Another characteristic of the cochlea is the fact that the sensitivity and the impulse responses of the membrane vary as a function of the sound level and its recent history. This feature is implemented in the cochlear model by means of an automatic gain control 24 that modifies the gain of each channel. As the level of the signal, e.g. its power, increases in a given frequency region, the gain is correspondingly reduced.

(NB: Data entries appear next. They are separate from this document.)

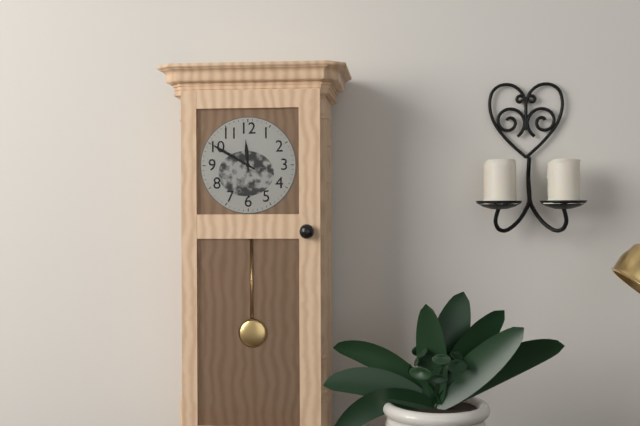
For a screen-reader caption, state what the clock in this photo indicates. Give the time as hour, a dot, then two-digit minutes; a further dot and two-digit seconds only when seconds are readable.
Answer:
11.50
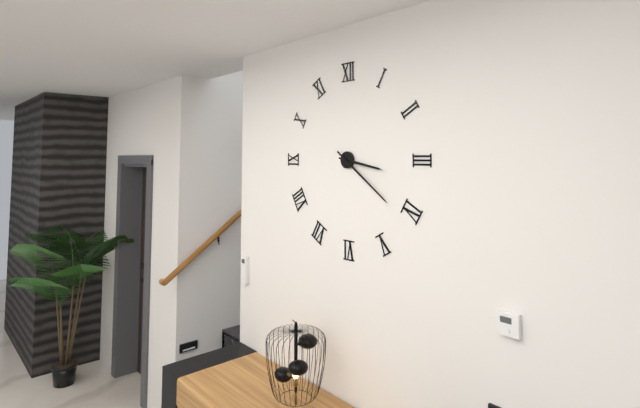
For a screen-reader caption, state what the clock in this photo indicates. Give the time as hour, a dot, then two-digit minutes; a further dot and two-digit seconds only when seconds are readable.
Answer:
3.21
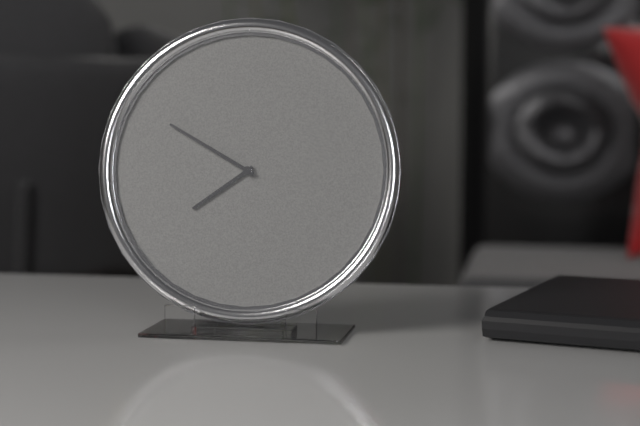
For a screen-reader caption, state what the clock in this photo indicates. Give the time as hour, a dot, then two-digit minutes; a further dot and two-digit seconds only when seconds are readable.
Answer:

A more detailed diagram of an automatic gain control circuit for one channel is shown in FIG. 3. Referring thereto, the half-wave rectified signal x from the filter is multiplied by a gain value G in a multiplier 25 to produce an output signal y. The circuit monitors the level of the output signal y to set the gain to an appropriate value that maintains the signal level within a suitable range. The AGC circuit 24 also functions to model the coupling that occurs between locations along the basilar membrane. To this end, the circuit receives inputs regarding the gain factor in the adjacent channels, at a summer 26. These inputs, together with the level of the signal y, are modified by two filter parameters, e and t, to generate a state variable. The parameter e represents the time constant for the filter, and t is a target value for the gain. To prevent instability, the state variable for the AGC filter can be limited to a maximum value of 1 in a limiting circuit 27. Furthermore, to insure that the gain is never zero, the state variable can be limited to a value which is less than one by a small amount epsilon (eps). The state variable is subtracted from the value unity in a summer 28, to determine the gain amount G which is multiplied with the input signal x. The state variable is also supplied to the adjacent left and fight channels to provide for the coupling between channels.

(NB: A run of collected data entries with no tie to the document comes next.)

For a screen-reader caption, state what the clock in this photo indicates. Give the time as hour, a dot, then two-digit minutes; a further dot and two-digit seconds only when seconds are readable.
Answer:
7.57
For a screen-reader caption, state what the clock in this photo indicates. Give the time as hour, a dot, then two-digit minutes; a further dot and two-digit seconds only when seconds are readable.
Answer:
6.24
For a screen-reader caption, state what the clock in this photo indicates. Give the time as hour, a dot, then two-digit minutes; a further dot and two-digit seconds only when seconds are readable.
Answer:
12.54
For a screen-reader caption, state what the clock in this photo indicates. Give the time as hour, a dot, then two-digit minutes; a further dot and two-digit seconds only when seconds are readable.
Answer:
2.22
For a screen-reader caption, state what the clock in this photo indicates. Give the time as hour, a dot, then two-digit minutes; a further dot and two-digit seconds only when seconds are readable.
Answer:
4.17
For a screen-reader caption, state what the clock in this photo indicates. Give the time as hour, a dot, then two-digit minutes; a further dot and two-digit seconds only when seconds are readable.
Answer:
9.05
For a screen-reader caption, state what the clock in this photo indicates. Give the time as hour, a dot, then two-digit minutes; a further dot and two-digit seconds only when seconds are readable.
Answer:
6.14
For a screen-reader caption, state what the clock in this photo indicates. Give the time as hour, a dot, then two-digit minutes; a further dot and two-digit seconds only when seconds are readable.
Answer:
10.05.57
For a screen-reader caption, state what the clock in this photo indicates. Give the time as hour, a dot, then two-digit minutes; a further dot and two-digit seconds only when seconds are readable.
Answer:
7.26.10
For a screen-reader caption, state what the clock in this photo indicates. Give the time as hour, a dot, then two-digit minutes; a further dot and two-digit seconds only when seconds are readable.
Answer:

Preferably, the AGC circuit for each channel is made up of multiple AGC stages of the type shown in FIG. 3, e.g. four, which are cascaded together. Each of the filters has a different time constant e and output target value t, with the first filter in the series having the largest time constant (smallest e value) and largest target value.
An alternative embodiment of a cochlear model is shown in FIG. 4. In this embodiment, the AGC circuits 24 do not directly modify the level of the half-wave rectified signals from the filters 20. Rather, an adaptive AGC configuration is employed to modify the parameters of the filters themselves.

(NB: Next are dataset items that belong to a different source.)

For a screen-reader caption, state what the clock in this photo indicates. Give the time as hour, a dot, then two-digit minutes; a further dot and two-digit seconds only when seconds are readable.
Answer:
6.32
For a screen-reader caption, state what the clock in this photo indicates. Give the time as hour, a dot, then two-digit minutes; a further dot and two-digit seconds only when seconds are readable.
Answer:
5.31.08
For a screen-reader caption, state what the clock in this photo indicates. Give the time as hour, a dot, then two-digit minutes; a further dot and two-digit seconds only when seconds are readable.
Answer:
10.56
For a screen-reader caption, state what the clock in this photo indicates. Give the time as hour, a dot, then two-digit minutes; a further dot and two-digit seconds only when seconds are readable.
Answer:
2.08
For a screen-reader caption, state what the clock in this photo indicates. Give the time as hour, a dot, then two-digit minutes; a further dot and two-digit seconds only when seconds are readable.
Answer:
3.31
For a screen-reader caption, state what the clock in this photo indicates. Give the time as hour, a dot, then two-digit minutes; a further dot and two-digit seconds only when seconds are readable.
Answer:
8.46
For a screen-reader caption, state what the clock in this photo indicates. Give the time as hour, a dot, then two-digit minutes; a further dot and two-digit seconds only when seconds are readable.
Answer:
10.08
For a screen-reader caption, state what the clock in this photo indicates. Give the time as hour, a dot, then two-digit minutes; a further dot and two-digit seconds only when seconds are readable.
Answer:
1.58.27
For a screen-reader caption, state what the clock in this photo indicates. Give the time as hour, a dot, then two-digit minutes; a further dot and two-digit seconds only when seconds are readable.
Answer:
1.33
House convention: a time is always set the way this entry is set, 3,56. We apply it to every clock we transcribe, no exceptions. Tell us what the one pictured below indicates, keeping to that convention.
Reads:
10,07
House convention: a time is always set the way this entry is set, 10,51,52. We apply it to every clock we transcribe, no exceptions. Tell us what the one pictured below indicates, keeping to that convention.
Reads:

The output signals which are obtained from the cochlear model 19 provide a parametric representation of the input signal. This representation, which is referred to as a cochleagram, comprises a time-frequency representation, that can be used to analyze and display sound signals. A more useful representation of the original signal is provided, however, when its temporal structure is considered. To this end, the short-time autocorrelation of each channel in the cochleagram is measured in a subsequent stage 30 (FIG. 2), as a function of cochlear place, i.e. best frequency, versus time. The autocorrelation operation is a function of a third variable. Consequently, the resulting output data is a three-dimensional function of frequency, time and autocorrelation delay. All autocorrelations which end at the same time can be assembled into a frame of data. By displaying successive frames at a rate that is synchronized with the sound, a moving image of the sound can be provided. This moving image, or the data that it represents, is referred to as a correlogram. An example of one frame of a correlogram is shown in FIG. 5.
The short-time autocorrelator can be implemented by means of a group of tapped delay lines with multiplication, such as a CCD array. Referring to FIG. 6, each channel of data from the cochlear model 19 is fed to one row of a CCD array 32. Each stage of the array provides a delayed version of the input signal. The instantaneous value of the signal is compared with each of the delayed versions, for example by multiplying and integrating the signals as shown in FIG. 7. The pattern of autocorrelation versus delay time characterizes the periodicity of the original sound.
The circuits for the cochlear model and the autocorrelator can be implemented on a single chip. For further information regarding such an implementation, as well as a more detailed explanation of the individual circuits, see Lyon, "CCD Correlators for Auditory Models", Proceedings of the Twenty-Fifth Asilomar Conference on Signals, Systems and Computers, IEEE 785-789, Nov. 4-6, 1991, the disclosure of which is incorporated herein by reference.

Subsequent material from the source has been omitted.